• INSTRUCTIONS TO FOLLOW
Copy out the political commentary starting with "In the midst" and going on through "Jefferson Blythe Clinton?", and switch "compromises" to "concessions" wherever it occurs in that span.

• TEXT BLOCK
* * * *

Barack Hussein Obama remains personally popular with large numbers of people. And the man who just installed a "car elevator" at one of his homes, the one located in La Jolla, California, a man who has supported "gay rights" and chemical and surgical baby-killing and who did not seek re-election as Governor of the Commonwealth of Massachusetts in 2006 because he knew that he was going to be defeated, Willard Mitt Romney, is going to be chewed alive as he stands for nothing, representing once again the mode of Robert Joseph Dole, Jr., and John Sidney McCain III. Those who standing for nothing are always going to be defeated by the likes of committed ideologues who consider it as pretty inconsequential to accuse opponents of the worst kinds of motives when all they want to do is get elected and continue most of his own policies.

In the midst of all this, my good and very few readers, who chooses for Christ the King? No, "Barabbas" is chosen time and time again in the belief that we have to make a few "compromises" in order to "get ahead" and "stop evil."

Hello out there in television land, how did we "get ahead" in the administration of George Herbert Walker Bush or George Walker Bush? How did the "compromises" made in 1996 thwart the re-election of William Jefferson Blythe Clinton?

How did the compromises made in 2008 thwart the election of Barack Hussein Obama, who was made electable by the polices of George Walker Bush, who only defeated Albert Arnold Gore, Jr., in 2000 because 97,000 committed leftists voted for Ralph Nader rather than Gore in the State of Florida, thereby giving Bush the Sunshine State's electoral college votes and the presidency?

* * * *

• Saved entries
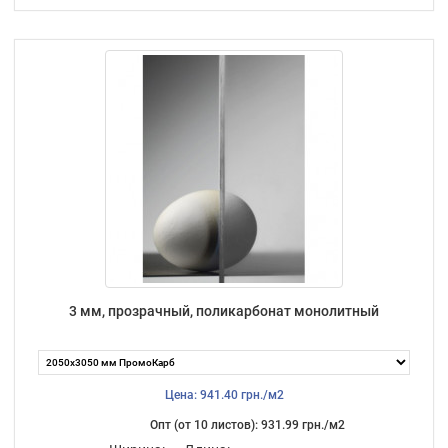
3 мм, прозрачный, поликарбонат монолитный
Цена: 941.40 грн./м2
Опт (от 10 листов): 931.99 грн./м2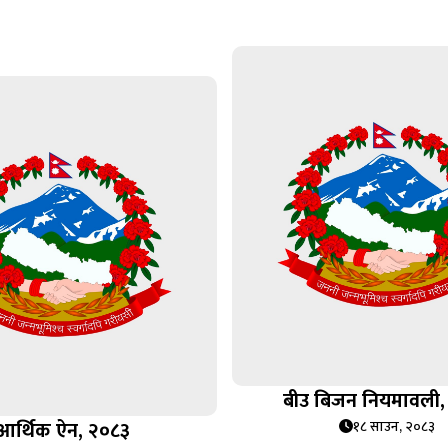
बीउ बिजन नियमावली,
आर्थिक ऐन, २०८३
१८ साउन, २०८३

* * * *

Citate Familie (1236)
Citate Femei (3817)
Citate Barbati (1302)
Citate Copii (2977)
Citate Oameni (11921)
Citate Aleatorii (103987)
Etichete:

* * * *

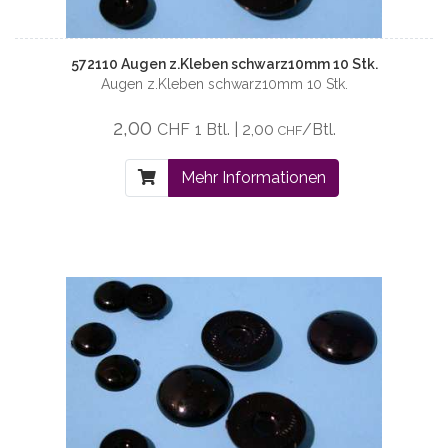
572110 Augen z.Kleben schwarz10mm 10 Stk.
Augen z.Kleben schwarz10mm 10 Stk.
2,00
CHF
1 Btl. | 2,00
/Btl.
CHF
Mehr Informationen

* * * *

• TASK RESULT
In the midst of all this, my good and very few readers, who chooses for Christ the King? No, "Barabbas" is chosen time and time again in the belief that we have to make a few "concessions" in order to "get ahead" and "stop evil."

Hello out there in television land, how did we "get ahead" in the administration of George Herbert Walker Bush or George Walker Bush? How did the "concessions" made in 1996 thwart the re-election of William Jefferson Blythe Clinton?